Editor’s note: This article was originally published February 21, 2014
True confession, I’m not a huge fan of Imagine Dragons’ music. I find a good portion of their catalog a little too alt-rock radio ready to be truly interesting. Having said that, two things were clear early into the band’s set at the Frank Erwin Center on Thursday night. First, their songs, many of which are sweeping anthemic numbers about life and love, truly resonate with their fans. Though it looked like there was a scattering of empty seats, the Erwin Center reports the band performed to a sold out crowd split evenly between twenty-somethings and the 18-and-under set (many of the latter came with parents in tow). When they took the stage the energy in the room raised to a fever pitch. When they dropped the love on the rocks song "It’s Time" two tracks in the arena reverberated with the entire crowd belting the chorus "Now don’t you understand/That I’m never changing who I am."
Second, these are no three-chord rockers. They took the stage to a set strewn with an impressive array of percussion. The back line included a huge drum kit, stand up toms and spare cymbals, congas and a massive bass drum with a head that was probably 5 foot in diameter. The front line included floor toms up front and on each of the side risers and another large bass drum. Throughout the performance all the musicians displayed incredible versatility. The keyboardist played guitar, the guitarist played drums, at one point the bass player tapped out chords on a keyboard in between bass licks. Singer Dan Reynolds punctuated his verses with instrumental sections beating on the floor toms. The band goes all out to give their fans a good show.
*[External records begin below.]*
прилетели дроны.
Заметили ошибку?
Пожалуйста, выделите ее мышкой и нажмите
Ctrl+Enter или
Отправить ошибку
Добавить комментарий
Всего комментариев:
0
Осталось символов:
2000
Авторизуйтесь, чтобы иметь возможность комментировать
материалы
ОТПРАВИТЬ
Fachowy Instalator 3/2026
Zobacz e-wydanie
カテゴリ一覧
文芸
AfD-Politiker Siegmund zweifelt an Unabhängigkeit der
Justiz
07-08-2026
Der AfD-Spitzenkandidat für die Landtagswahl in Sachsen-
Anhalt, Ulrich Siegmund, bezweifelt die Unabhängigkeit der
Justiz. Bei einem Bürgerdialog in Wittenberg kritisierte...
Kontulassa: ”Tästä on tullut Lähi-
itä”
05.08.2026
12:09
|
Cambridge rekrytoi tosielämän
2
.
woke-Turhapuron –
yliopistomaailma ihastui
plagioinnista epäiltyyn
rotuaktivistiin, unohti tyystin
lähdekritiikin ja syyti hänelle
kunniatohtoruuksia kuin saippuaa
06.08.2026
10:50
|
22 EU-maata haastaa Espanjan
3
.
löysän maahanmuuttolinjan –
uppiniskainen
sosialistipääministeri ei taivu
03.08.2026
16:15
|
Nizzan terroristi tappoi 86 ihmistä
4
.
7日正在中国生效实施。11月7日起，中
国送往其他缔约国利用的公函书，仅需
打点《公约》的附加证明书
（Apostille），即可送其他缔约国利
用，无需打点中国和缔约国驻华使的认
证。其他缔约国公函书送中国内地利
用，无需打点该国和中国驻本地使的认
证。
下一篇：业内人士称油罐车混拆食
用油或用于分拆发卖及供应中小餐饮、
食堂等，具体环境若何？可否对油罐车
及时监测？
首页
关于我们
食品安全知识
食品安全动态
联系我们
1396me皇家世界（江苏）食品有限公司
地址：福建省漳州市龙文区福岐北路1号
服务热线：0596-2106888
They are also caught up in kind of a magical moment of transition. In the past two years their career has skyrocketed. They seem genuinely amazed to be an arena act.
"I spent yesterday walking the city here," Reynolds said, recounting how his band first played South By Southwest four years ago, when the band was only a year old. They played 15 shows that year, some of them acoustic sets on tiny stages.
"This city’s been so kind to us," Reynolds said, reminding the crowd the band will return to SXSW on March 11 to play the iTunes music festival. It will be their third appearance at the festival.
"It’s been an incredible road and you’ve been a huge part of it, Austin," he said
But if playing stadiums is still a novelty to the band they have no trouble filling the space. They played a solid set of high energy arena rock, covering most of the songs on their 2013 release "Night Visions" and also logging an excellent cover of Rush’s "Tom Sawyer" filled with an appropriate barrage of no-holds barred percussion.
They closed the show with spectacular renditions of two of their biggest hits. For "On Top of the World" Reynolds hopped off the stage and circled the floor of the arena interacting directly with ecstatic fans. As he returned to the stage massive balloons full of confetti floated out over the crowd, scattering clouds of colored paper as each one burst. The climatic final number of course was "Radioactive" the song that won the band a Grammy for Best Rock Performance a month ago and made Billboard chart history this week, spending a record 77 weeks on the publication’s top 100. The live version included a massive breakdown that found five of the six men on stage working the percussion into a thunderous uproar of epic proportions. When the band left the stage the crowd cheered riotously until they returned to put in an equally impressive extended jam of "Nothing Left To Say/Rocks."
Beyond the upcoming SXSW gig the band will be back Reynolds promised. "As long as you’ll have us we’ll be here. We love you, Austin," he said.
NOTE: This blog has been updated to note that the Erwin Center reports last night’s show was sold out.